After falling under British control, “archeologists” began investigating (ransacking?), Egypt’s past in the late 19th and early 20th century. Then when a few of these characters met “mysterious” fates, literary imaginations ran wild.

As a result, Egyptian fantasies abound. For example, The Internet Speculative Fiction Database, reports 13 Egyptian fantasy anthologies have been published over the last 50 years. (They are The Mummy Walks Among Us (1971), Mummy (1980), The Mummy: Stories of the Living Corpse (1988), Mummy Stories (1990), Into the Mummy’s Tomb (2001), Out of the Sand (2008), The Mummy Megapack: 20 Classic and Modern Tales (2011), Unearthed (2013),  Ancient Egyptian Supernatural Tales (2115), Lost in a Pyramid & Other Classic Mummy Stories (2016), The Mammoth Book of the Mummy (2017),  Mummy Knows Best (2017), and Restless: An Anthology of Mummy Horror (2017), A Mummy Omnibus: 1820s-1920s (2018).
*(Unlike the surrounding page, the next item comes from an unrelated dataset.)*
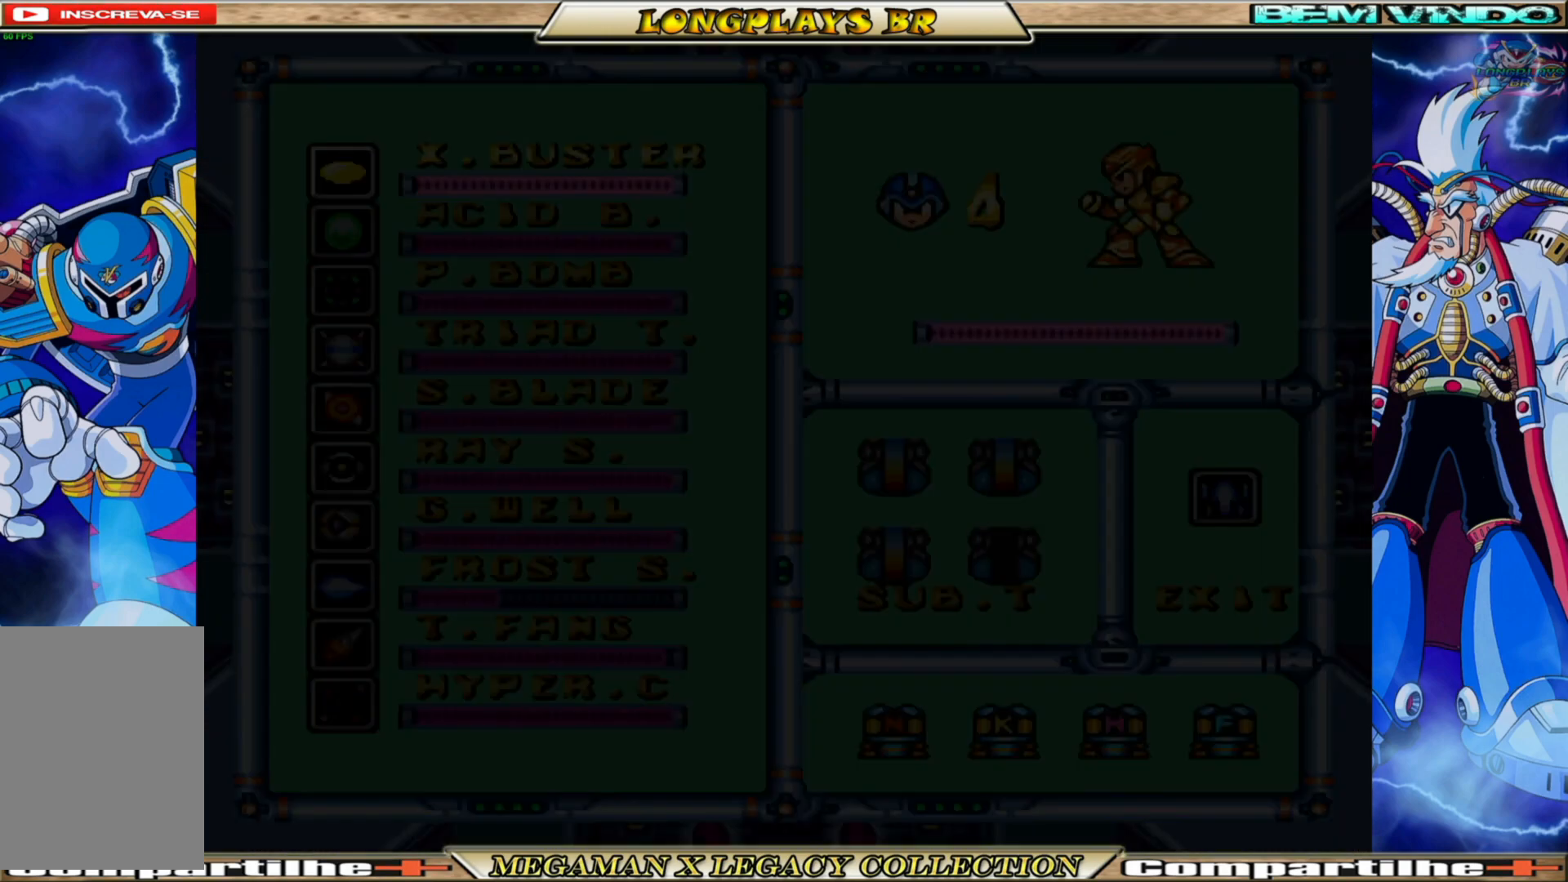
{"buttons": [], "left_stick": "center", "right_stick": "center", "events": []}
So why, then, did we produce Egyptian Bizarre? First, there are still many good, and relatively unknown Egyptian stories out there. Second, our focus is a little broader than most of the anthologies above. 10 of our selections, for example, feature bizarre events having nothing at all to do with mummies. Third, much in our anthology is fresh. More than 50% of our 21 selections do not appear in any of the other Egyptian anthologies above (11). And it’s over 70% when you add in stories appearing in 1 other anthology only (4). Finally, we wanted to assemble an Egyptian anthology that would satisfy our tastes. If you’ve read any of our other work, you know, much time and effort goes into our books. They aren’t just thrown together. Besides calling upon our memories, we do much book and serial research on the web looking for well written, easy to read stories, offering novel ideas and, collectively, a good amount of thematic variation.